Tchad : le retour discret des militaires français ébranle la crédibilité de Déby

La reprise de la coopération militaire entre la France et le Tchad, révélée par un rapport spécialisé en juin 2026, suscite de vives interrogations sur la cohérence du discours souverainiste du président Mahamat Idriss Déby Itno.

Depuis la mi-avril, plusieurs officiers français ont regagné N’Djamena pour relancer les échanges sécuritaires avec le Tchad, moins de deux ans après la fin officielle de la présence militaire française. Bien que Paris exclue un redéploiement permanent, ce rapprochement soulève des questions sur son impact sur l’image de Déby, qui avait fait du départ des troupes françaises un symbole de souveraineté retrouvée.

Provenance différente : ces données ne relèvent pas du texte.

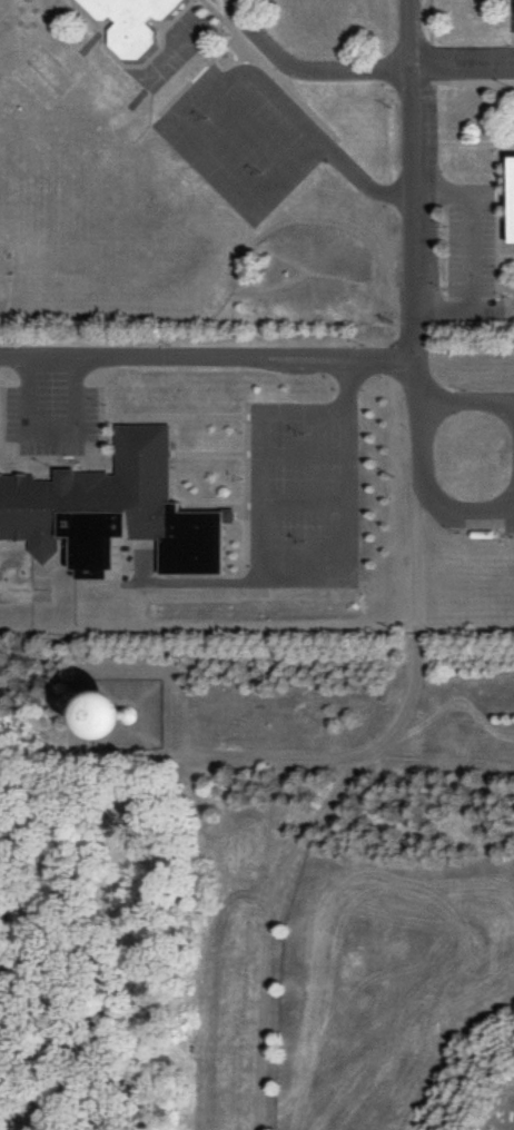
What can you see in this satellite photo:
building: (132, 22)
road: (464, 61)
road: (310, 69)
road: (223, 84)
road: (251, 127)
road: (417, 200)
road: (472, 254)
road: (338, 352)
road: (129, 355)
road: (337, 364)
road: (467, 402)
road: (53, 424)
road: (422, 456)
building: (115, 510)
road: (476, 510)
road: (284, 563)
road: (18, 991)
road: (95, 1019)
road: (66, 1092)

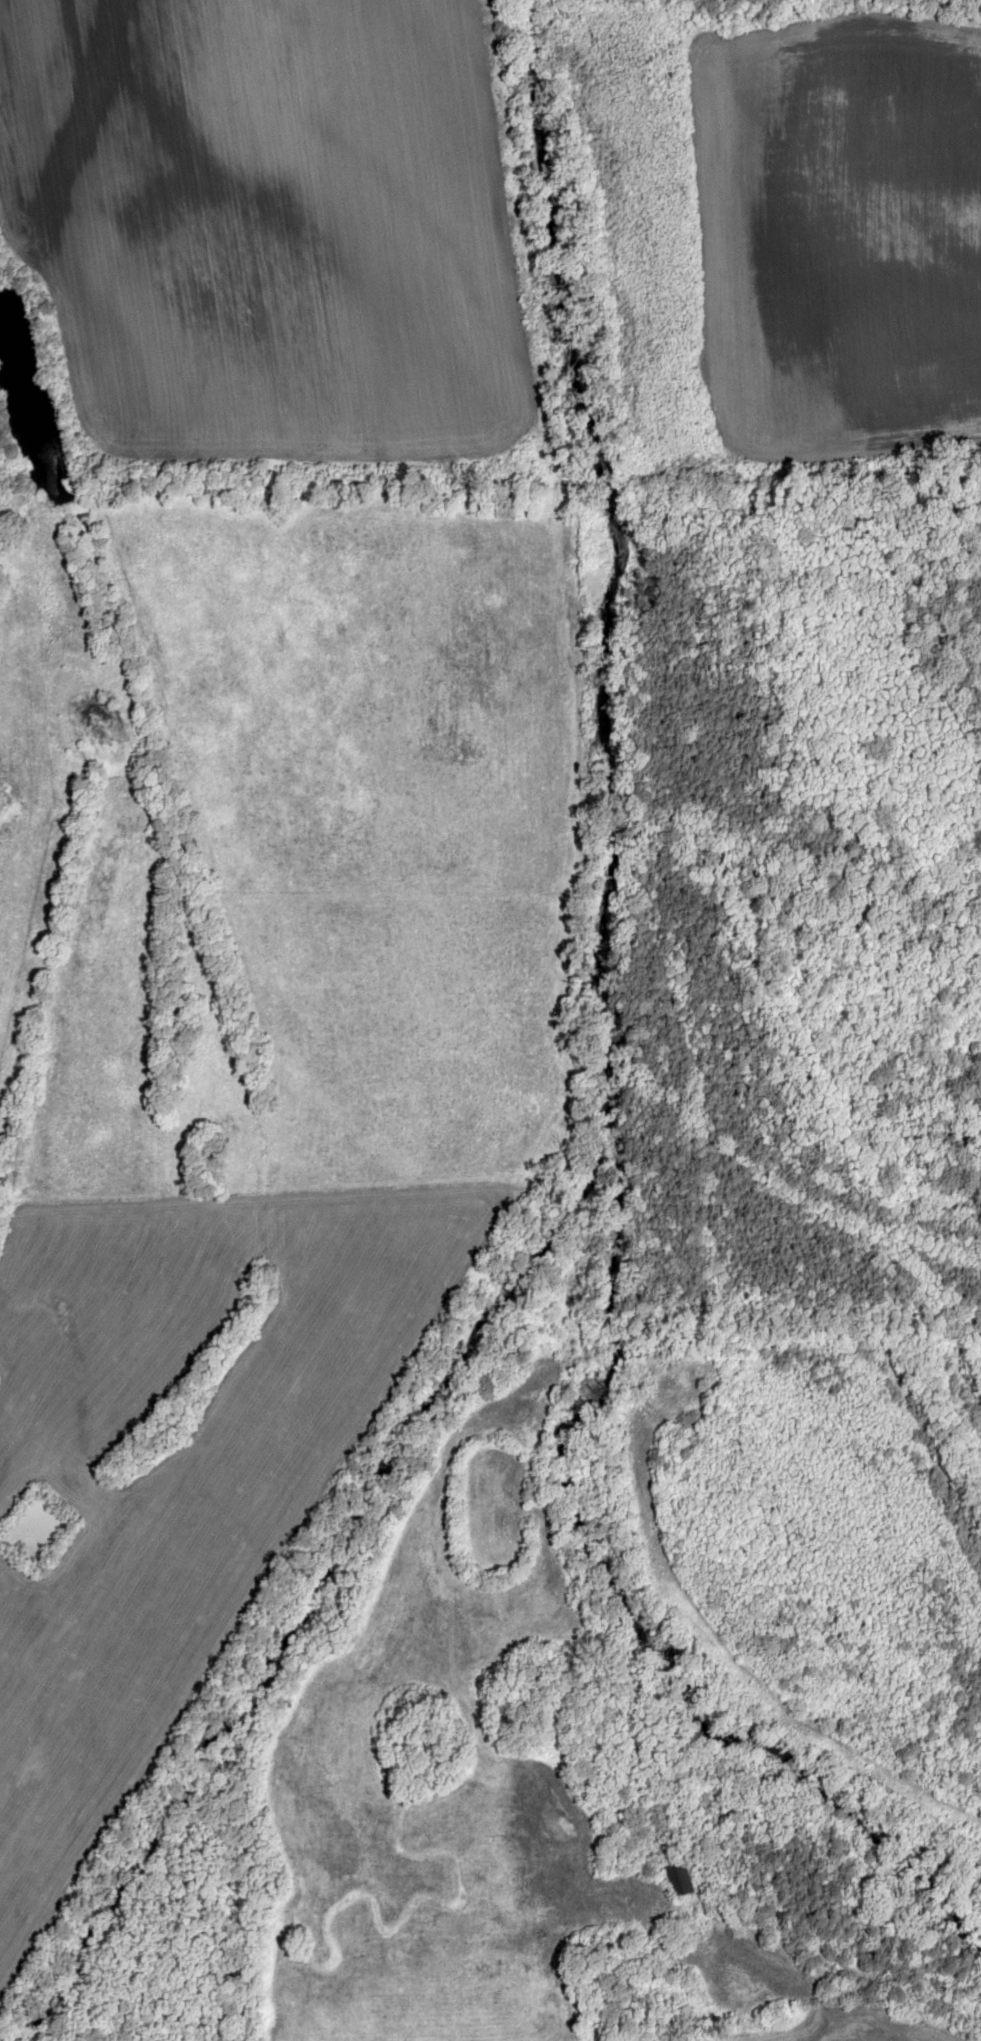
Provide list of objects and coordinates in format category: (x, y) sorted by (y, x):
road: (540, 1080)
building: (678, 1880)
building: (778, 1921)
road: (814, 2028)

Une rupture dans le discours souverainiste

Après le retrait des forces françaises, le président tchadien avait présenté cette décision comme une victoire nationale et une affirmation de l’indépendance stratégique du pays. Ce discours s’inscrivait dans une dynamique panafricaine croissante, prônant des partenariats équilibrés et l’émancipation vis-à-vis des puissances étrangères. Or, la reprise de la coopération militaire avec Paris, même limitée, apparaît comme un recul. Le régime avait justifié la fin des accords par l’absence de résultats concrets et la pression populaire réclamant le départ des Français.

Un risque pour le leadership régional

Le Tchad avait su renforcer son image de puissance sécuritaire régionale, collaborant avec ses voisins et diversifiant ses alliances. Mahamat Idriss Déby Itno se présentait comme un médiateur incontournable au Sahel et en Afrique centrale. Mais le retour sous l’aile du renseignement français pourrait affaiblir cette stature, laissant penser que N’Djamena n’a pas réussi à s’affranchir de son partenaire traditionnel. De plus, la population, qui avait manifesté pour le départ français, risque de considérer ce rapprochement comme une trahison des acquis souverains.

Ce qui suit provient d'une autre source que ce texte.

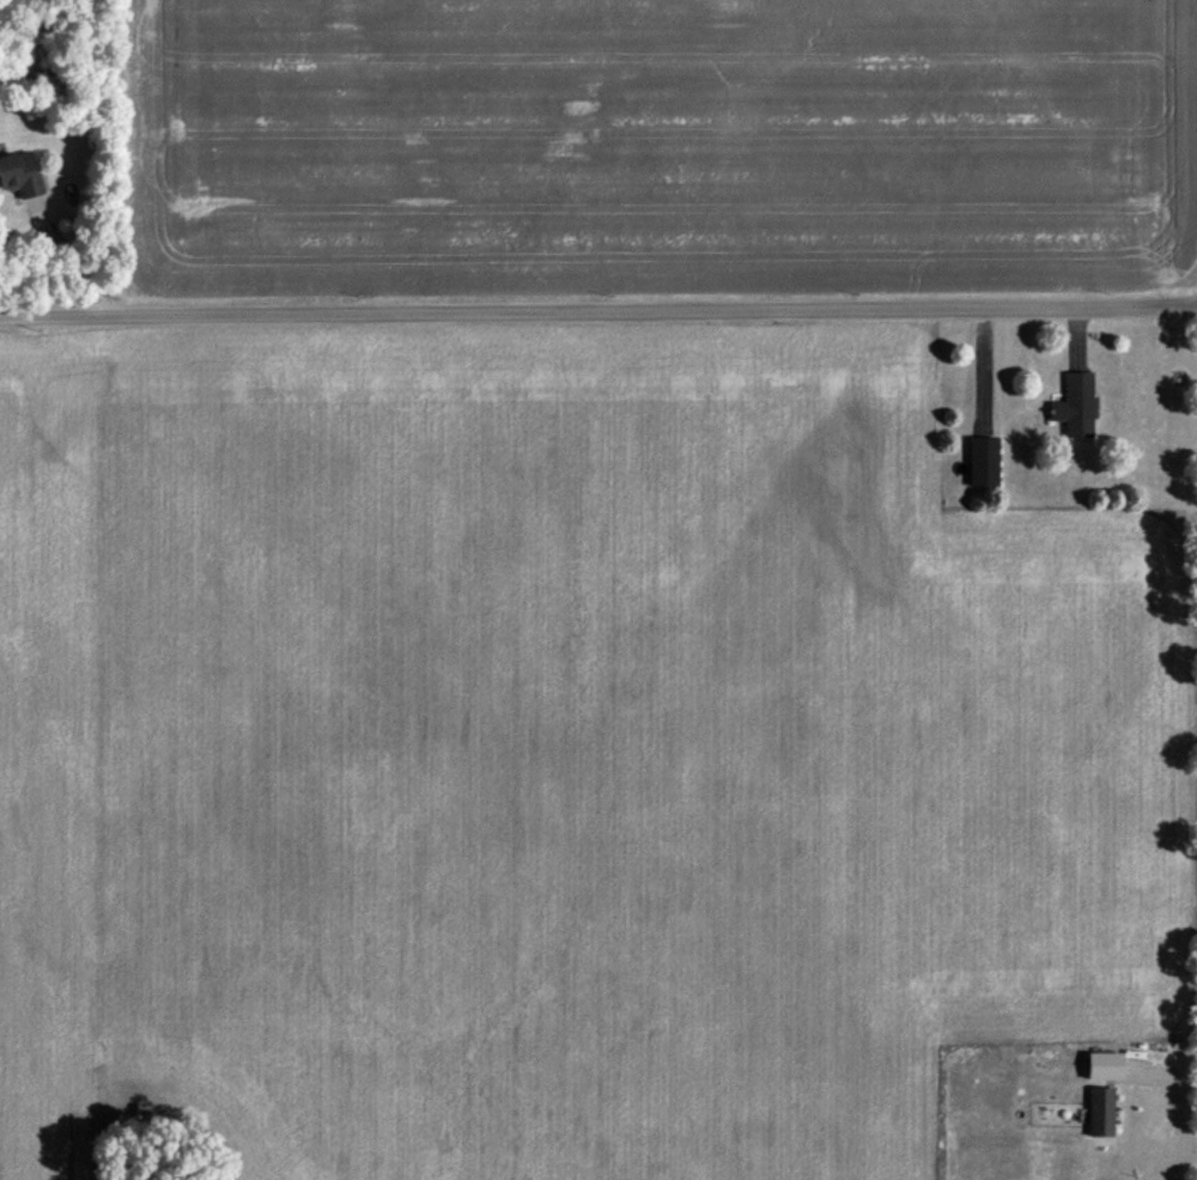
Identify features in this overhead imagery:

La France comme adversaire politique et judiciaire

Le paradoxe est frappant : la France, qui renoue aujourd’hui avec le Tchad sur le plan sécuritaire, a été ces dernières années une source de pression majeure contre le régime de Déby. En juillet 2024, la justice française a relayé des accusations de détournement de fonds visant le président et sa famille, enquêtes relancées en mars 2026 avec des spéculations sur un gel d’avoirs. Par ailleurs, Paris a accueilli à Nantes en octobre 2025 un important rassemblement de l’opposition tchadienne, incluant des mouvements politico-militaires. La France a aussi joué un rôle clé dans l’affaire de l’opposant Succès Masra, facilitant sa défense et sa médicalisation. Revenir à une coopération avec un État qui a utilisé ses institutions contre le régime interroge sur la confiance politique.

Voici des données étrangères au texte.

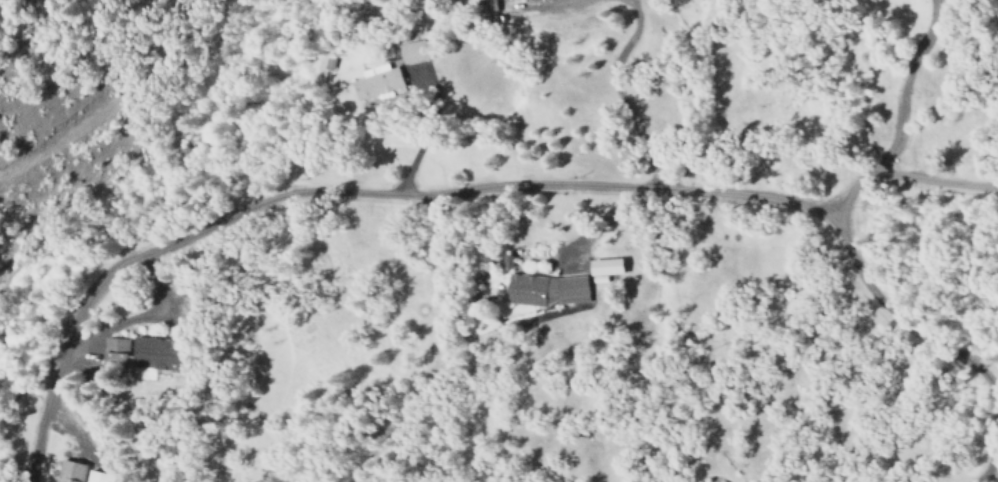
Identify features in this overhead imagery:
building: (410, 52)
building: (415, 70)
building: (373, 81)
road: (898, 121)
road: (522, 190)
building: (603, 267)
building: (542, 289)
building: (137, 354)
building: (68, 471)
building: (94, 476)

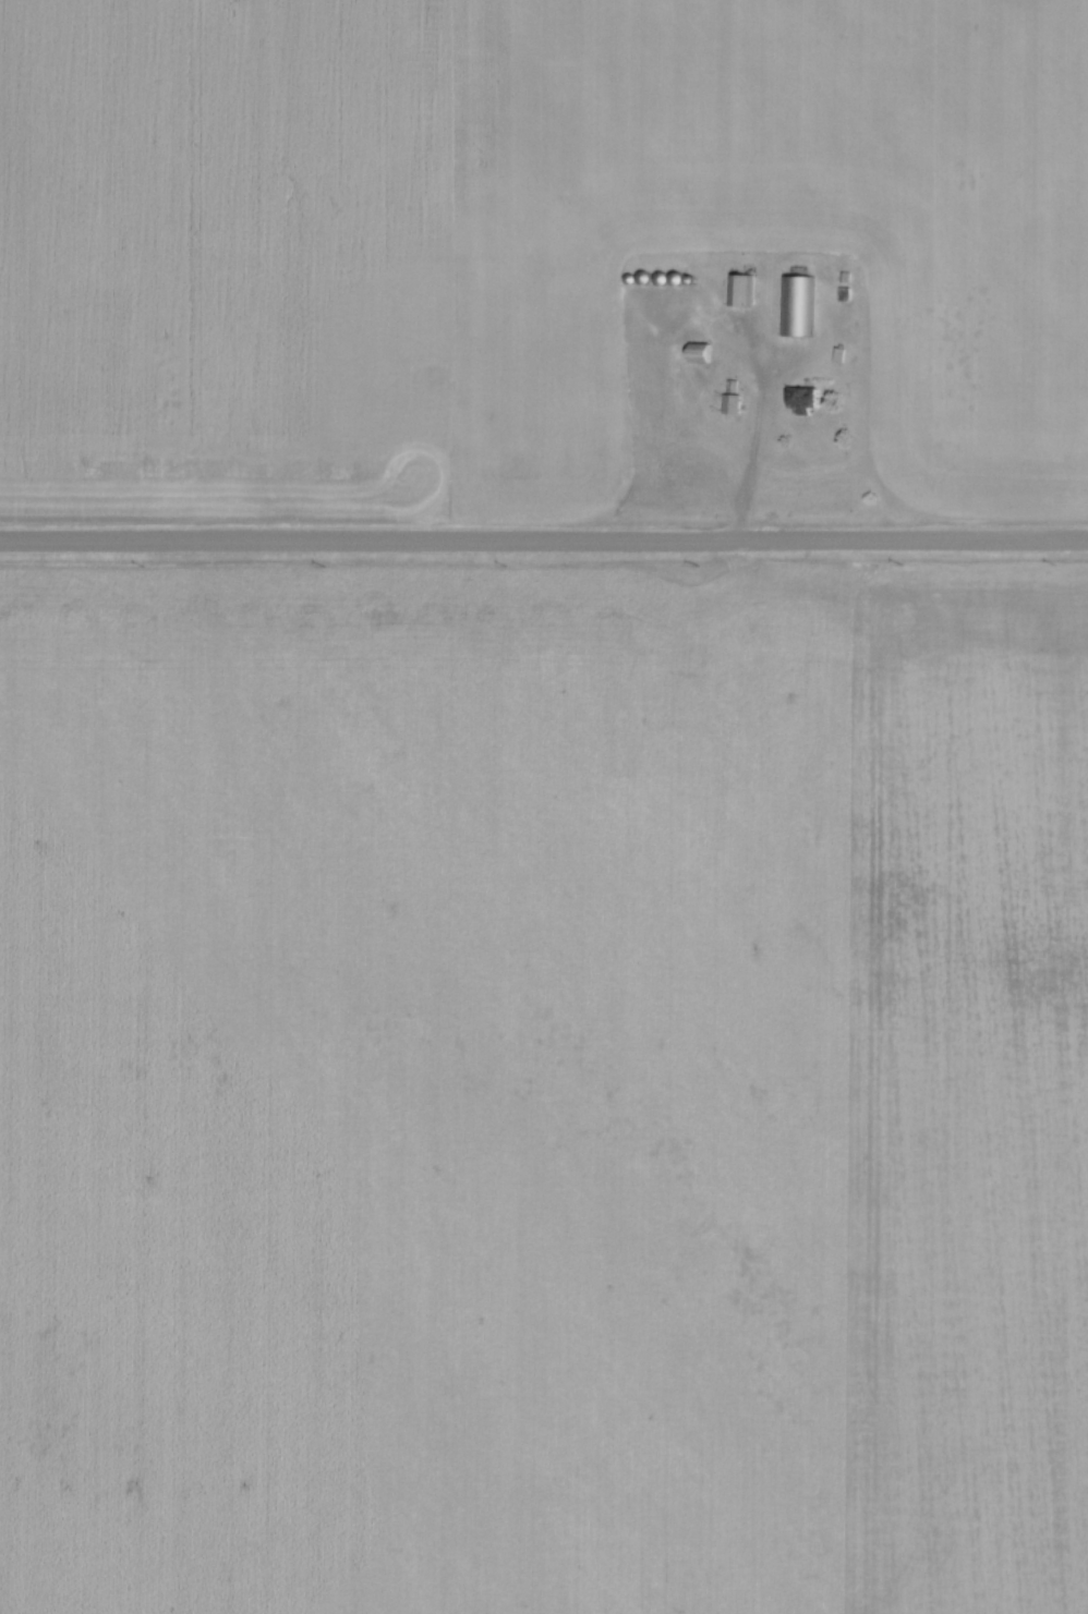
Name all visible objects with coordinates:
crop: (516, 239)
building: (844, 273)
silo: (645, 275)
silo: (663, 275)
silo: (630, 276)
silo: (679, 277)
silo: (694, 277)
building: (740, 287)
building: (843, 291)
building: (795, 304)
building: (699, 351)
building: (839, 352)
building: (804, 398)
building: (732, 402)
road: (752, 441)
road: (543, 538)
crop: (543, 1088)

Un équilibre délicat entre sécurité et image

Personne ne nie les défis sécuritaires croissants dans la région du lac Tchad et aux frontières orientales et septentrionales. Mais les bénéfices potentiels de ce rapprochement justifient-ils le coût politique ? Le président Déby a construit sa légitimité sur un discours de souveraineté et de rejet de la dépendance. Toute reprise de coopération militaire avec la France pourrait ébranler cette crédibilité et donner des armes à ses adversaires. Comment justifier un retour vers un partenaire qui a critiqué le régime, accueilli l’opposition et tenté de faire pression, pour le présenter à nouveau comme un allié indispensable à la sécurité nationale ?

Cet article reflète l’analyse de son auteur et ne représente pas une position éditoriale.